Excellent results were obtained for internal consistency and test–retest reliability. Very high Cronbach’s alpha values were obtained for all items with exception of ‘Urinating’ and ‘Bowel movement.’ This is in some contrast with findings from the factor analysis. When applying this to spine trauma patient population, these functions are likely to be adversely affected in spinal cord injured patients [19, 20]. It is hypothesized that this bidimensional model will no longer be applicable when the tool is tested among ASIA A and B patients. As this will be performed in the next phase, it was decided not to make any changes to the current version of AOSpine PROST. Also redundancy of certain items will be investigated in future studies, as well as a detailed analysis per item including larger patients samples. Another interesting finding was the discrepancies in AOSpine PROST scores when related to patient-reported degree of recovery compared to the assessments of the clinicians. This supports the authors’ aim to also develop an outcome instrument from the perspective of the treating surgeons: AOSpine CROST (Clinician Reported Outcome Spine Trauma) using the most relevant clinical and radiological parameters [21].
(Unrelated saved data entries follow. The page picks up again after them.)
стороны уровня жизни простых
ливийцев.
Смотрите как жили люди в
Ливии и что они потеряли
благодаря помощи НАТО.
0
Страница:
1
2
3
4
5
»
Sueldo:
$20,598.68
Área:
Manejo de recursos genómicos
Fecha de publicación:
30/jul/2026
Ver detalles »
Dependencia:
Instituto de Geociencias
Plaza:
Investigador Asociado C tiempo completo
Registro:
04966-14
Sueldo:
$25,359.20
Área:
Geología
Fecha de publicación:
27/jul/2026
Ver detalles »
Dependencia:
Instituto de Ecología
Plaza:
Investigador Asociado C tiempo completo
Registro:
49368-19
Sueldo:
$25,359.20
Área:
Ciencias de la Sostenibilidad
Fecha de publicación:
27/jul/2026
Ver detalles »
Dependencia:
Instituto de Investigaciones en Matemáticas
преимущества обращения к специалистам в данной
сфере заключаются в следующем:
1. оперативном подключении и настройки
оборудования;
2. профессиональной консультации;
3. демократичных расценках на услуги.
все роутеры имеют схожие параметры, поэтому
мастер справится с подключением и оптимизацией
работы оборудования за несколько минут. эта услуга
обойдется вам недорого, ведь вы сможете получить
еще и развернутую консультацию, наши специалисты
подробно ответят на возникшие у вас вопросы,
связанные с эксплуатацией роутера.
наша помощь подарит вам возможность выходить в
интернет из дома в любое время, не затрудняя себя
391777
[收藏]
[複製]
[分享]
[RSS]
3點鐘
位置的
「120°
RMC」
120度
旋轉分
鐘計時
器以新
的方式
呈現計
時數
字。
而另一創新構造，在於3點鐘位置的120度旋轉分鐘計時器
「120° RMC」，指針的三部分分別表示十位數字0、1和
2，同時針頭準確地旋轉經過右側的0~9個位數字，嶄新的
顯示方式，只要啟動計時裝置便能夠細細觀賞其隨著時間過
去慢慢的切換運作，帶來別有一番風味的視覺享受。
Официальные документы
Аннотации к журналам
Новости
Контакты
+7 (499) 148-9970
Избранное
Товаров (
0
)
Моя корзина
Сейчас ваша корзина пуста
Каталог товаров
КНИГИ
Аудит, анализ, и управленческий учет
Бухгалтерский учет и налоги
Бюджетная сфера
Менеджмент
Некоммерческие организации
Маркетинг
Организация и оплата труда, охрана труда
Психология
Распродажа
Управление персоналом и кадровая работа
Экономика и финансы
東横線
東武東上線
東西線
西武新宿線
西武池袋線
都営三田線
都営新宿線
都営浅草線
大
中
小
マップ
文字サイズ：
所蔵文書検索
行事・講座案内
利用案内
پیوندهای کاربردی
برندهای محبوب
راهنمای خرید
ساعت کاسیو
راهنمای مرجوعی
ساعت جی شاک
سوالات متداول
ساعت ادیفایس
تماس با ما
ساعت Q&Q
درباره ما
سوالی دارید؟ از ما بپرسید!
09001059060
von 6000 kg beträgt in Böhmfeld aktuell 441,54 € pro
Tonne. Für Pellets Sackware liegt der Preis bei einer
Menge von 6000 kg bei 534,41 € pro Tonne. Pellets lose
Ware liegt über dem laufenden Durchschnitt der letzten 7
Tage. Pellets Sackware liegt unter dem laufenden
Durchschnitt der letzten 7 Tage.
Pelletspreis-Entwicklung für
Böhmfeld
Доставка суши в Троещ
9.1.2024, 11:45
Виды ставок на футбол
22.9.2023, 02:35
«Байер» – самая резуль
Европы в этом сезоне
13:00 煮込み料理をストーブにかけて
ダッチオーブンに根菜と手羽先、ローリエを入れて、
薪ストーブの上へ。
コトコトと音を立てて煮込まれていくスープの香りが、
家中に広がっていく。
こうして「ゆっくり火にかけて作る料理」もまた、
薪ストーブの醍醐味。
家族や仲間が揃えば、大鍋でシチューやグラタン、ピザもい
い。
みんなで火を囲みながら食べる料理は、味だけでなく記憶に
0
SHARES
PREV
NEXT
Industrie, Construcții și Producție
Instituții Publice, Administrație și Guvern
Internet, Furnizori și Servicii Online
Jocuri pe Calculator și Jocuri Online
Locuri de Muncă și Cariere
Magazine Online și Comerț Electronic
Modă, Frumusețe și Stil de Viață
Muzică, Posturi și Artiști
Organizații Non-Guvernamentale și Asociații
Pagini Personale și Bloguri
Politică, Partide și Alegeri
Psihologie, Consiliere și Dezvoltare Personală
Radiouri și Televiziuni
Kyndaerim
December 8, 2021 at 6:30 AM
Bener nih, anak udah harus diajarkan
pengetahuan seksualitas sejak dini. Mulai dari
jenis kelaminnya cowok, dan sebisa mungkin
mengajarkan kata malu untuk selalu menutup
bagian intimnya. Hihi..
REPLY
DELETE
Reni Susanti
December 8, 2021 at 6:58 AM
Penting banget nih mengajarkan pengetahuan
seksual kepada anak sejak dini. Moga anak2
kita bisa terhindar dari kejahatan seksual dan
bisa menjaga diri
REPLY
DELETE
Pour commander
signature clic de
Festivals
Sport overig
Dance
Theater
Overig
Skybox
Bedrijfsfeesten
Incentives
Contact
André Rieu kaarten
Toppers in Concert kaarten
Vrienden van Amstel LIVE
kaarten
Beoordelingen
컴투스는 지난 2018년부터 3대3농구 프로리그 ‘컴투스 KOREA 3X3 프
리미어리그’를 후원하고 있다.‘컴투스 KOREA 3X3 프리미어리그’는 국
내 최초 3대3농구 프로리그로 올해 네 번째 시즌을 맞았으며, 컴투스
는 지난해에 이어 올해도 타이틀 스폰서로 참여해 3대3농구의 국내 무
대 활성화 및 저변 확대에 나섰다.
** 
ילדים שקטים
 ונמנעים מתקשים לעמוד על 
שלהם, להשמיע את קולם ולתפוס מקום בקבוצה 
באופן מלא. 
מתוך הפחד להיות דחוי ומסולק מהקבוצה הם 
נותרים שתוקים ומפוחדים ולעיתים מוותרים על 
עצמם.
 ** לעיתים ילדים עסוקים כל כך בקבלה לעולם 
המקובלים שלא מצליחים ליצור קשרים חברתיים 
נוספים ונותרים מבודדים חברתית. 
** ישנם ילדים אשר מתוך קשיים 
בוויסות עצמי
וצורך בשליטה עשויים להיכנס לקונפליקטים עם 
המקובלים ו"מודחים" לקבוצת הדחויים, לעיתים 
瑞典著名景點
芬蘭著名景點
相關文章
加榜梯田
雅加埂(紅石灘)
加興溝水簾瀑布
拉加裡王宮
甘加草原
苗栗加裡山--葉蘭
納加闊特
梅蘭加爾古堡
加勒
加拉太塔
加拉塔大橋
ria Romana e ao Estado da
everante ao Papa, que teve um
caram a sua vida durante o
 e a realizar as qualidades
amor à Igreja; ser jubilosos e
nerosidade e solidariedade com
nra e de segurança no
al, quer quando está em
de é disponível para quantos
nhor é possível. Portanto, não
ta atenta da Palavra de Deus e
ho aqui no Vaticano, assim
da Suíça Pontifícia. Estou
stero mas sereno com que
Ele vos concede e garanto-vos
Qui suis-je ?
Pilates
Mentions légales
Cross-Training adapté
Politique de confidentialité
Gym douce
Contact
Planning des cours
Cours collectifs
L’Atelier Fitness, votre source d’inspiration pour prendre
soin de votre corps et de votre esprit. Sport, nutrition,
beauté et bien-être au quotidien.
In a preparatory phase of the AOSpine PROST project, a systematic literature review found SF-36 to be the most frequently used generic instrument in studies including spine trauma patients [1]. This finding is supported by several other studies [22,23,24]. We found good concurrent validity for AOSpine PROST when compared to physical component of SF-36 scores and satisfactory but lower concurrent validity for mental SF-36 scores. This indicates that AOSpine PROST total scores reflect more the patient’s experienced physical than the mental health. As was hypothesized further, the responsiveness analysis yielded much better results for AOSpine PROST with the highest ES and SR.

This study has several limitations. The ability to detect minimal clinically important differences has not been investigated completely as a larger patient sample would be required. We certainly aim to investigate this specific aspect in future studies. Second, the contribution of included patients was not equal from the two centers. This was due to the combination of different amounts of spine trauma exposure and practical difficulties in the enrollment process. Finally, somewhat heterogeneous patient population was seen with a relative high mean age and percentage of males. This aging spine trauma patient population is in general seen in the clinics nowadays and also underpinned by various publications [22, 25]. Also, slight differences were seen between the recruited patients from the two centers. Further investigation of subgroups such as age, specific injuries and severity of spinal cord injury would, however, still be very interesting and will be performed in future studies.

In conclusion, this study aimed to analyze the psychometric properties of the Dutch version of the AOSpine PROST and showed very satisfactory results for reliability, validity and responsiveness. In future studies, the applicability of the tool to complete paralyzed patients will also be investigated. The aim is to translate and cross-cultural adapt the AOSpine PROST into many languages in order to make it available for spine trauma patients around the world. Treating surgeons are encouraged to use this novel and validated tool in clinical setting and research to contribute to further evidence-based and patient-centered spine trauma care.